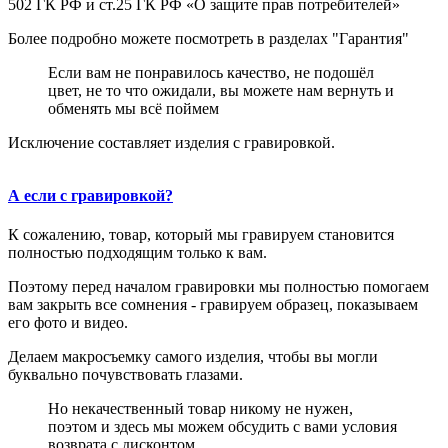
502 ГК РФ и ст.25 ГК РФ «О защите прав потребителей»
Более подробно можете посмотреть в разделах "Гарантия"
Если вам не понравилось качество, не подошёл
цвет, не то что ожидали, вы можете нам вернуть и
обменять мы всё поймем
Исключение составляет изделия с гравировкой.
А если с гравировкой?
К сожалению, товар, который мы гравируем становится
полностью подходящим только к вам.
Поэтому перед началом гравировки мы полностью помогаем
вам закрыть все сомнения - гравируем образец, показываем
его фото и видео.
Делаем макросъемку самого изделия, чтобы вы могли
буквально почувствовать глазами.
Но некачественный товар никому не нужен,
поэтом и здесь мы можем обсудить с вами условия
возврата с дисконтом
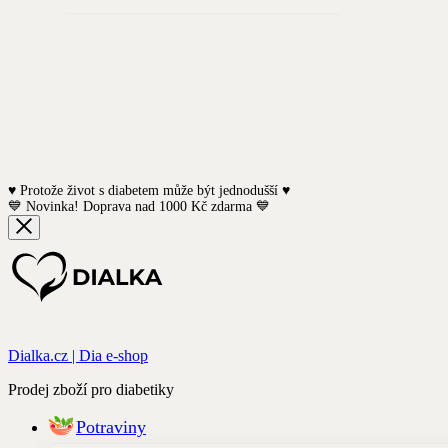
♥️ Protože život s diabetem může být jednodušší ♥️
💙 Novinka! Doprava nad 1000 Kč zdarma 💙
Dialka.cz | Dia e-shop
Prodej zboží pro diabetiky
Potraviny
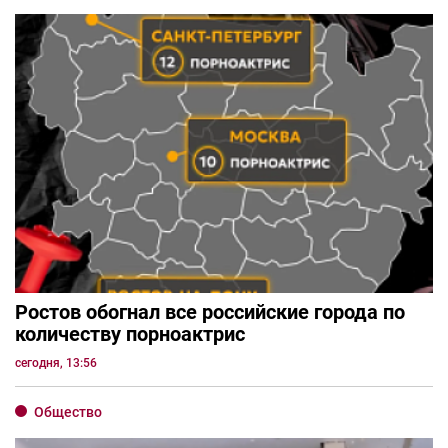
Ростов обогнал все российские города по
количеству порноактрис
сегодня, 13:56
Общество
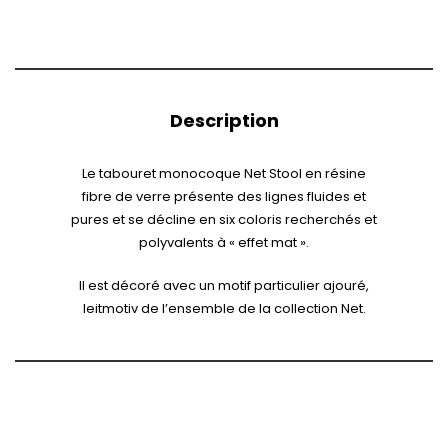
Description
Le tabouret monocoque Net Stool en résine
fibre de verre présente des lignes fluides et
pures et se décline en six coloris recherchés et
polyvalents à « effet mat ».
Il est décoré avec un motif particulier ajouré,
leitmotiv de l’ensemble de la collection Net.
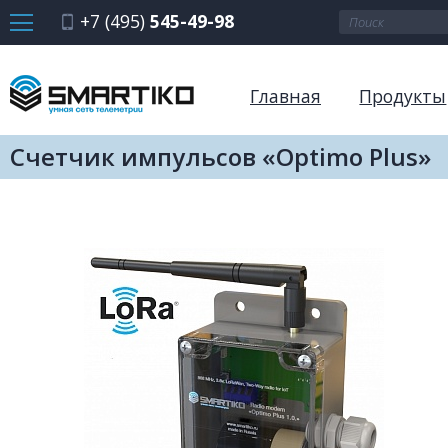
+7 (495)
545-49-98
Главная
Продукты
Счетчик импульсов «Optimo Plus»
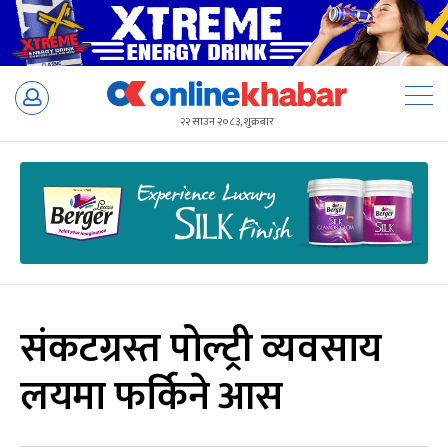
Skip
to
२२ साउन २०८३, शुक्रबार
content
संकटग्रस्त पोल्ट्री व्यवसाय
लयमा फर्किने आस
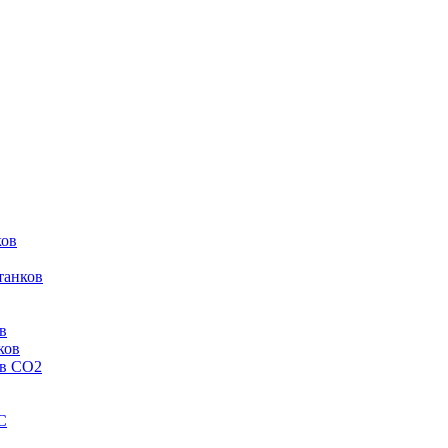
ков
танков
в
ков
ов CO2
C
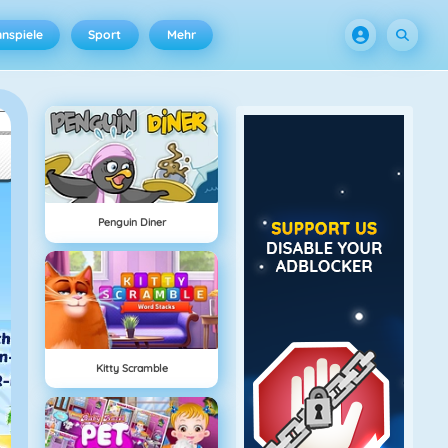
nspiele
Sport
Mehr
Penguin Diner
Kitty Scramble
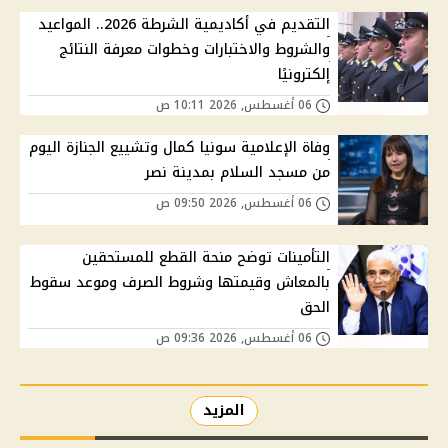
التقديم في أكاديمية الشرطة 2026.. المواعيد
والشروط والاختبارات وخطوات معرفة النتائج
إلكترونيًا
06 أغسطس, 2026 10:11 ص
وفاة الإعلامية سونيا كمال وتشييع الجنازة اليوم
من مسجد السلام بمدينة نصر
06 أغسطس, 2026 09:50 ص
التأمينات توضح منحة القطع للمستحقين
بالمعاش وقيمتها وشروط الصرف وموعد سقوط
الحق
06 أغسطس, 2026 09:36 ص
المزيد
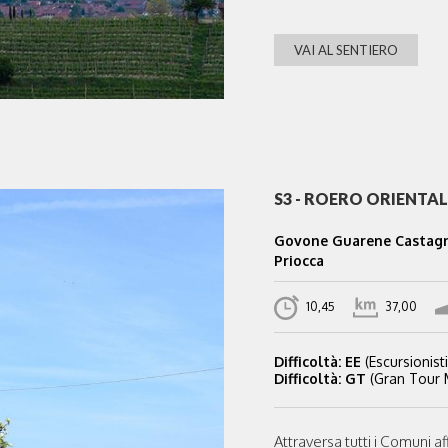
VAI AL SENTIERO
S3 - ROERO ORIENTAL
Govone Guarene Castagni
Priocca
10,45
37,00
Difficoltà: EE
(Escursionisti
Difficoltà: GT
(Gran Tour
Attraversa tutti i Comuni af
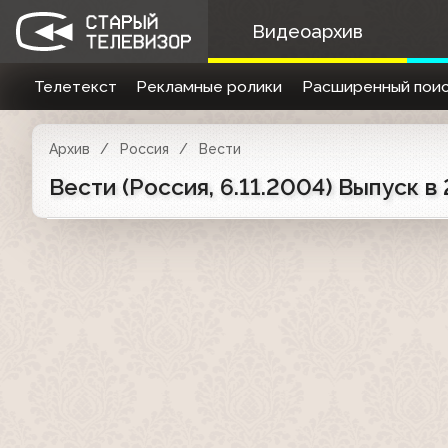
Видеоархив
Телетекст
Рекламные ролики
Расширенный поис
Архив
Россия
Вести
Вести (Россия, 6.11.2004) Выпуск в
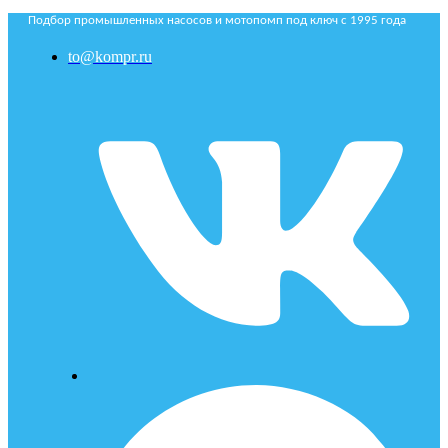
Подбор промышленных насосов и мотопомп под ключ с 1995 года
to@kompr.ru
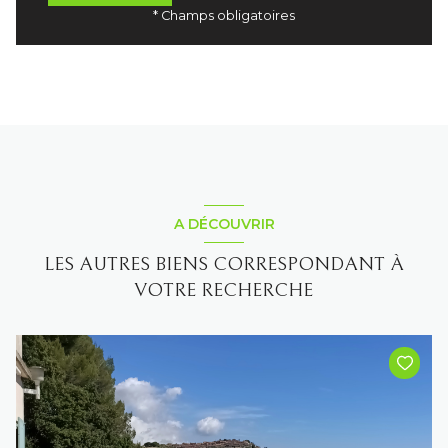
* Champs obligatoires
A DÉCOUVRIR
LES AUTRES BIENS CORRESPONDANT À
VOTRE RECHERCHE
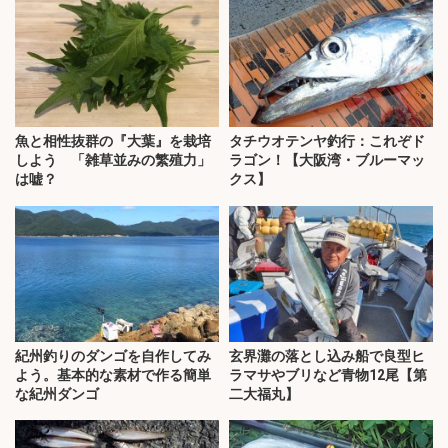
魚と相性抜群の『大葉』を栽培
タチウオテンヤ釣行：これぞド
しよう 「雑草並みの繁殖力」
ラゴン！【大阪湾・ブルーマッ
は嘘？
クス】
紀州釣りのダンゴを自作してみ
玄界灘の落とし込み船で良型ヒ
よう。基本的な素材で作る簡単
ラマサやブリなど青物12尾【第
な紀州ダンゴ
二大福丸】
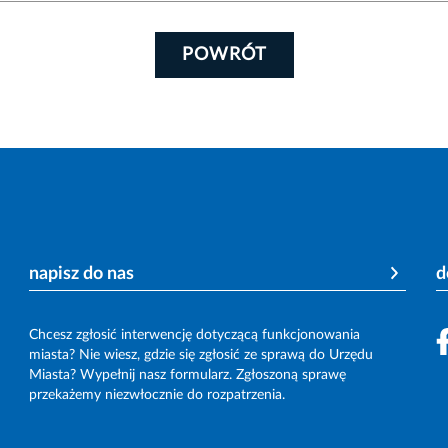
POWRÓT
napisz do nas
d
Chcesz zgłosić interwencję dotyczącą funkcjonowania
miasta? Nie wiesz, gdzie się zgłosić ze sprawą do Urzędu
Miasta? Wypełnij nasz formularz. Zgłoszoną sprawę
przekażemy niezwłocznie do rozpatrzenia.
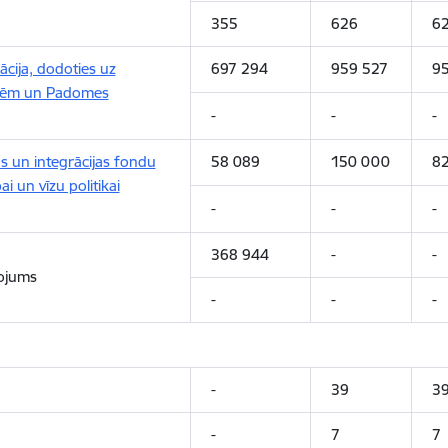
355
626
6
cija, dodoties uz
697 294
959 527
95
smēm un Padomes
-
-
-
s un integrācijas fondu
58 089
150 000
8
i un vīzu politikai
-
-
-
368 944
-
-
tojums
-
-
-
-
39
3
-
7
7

+ + + +

(PROMPT) Count up the lines of the listing where "أغسطس" occurs, and answer with that number only.

(YOUR SOLUTION) 3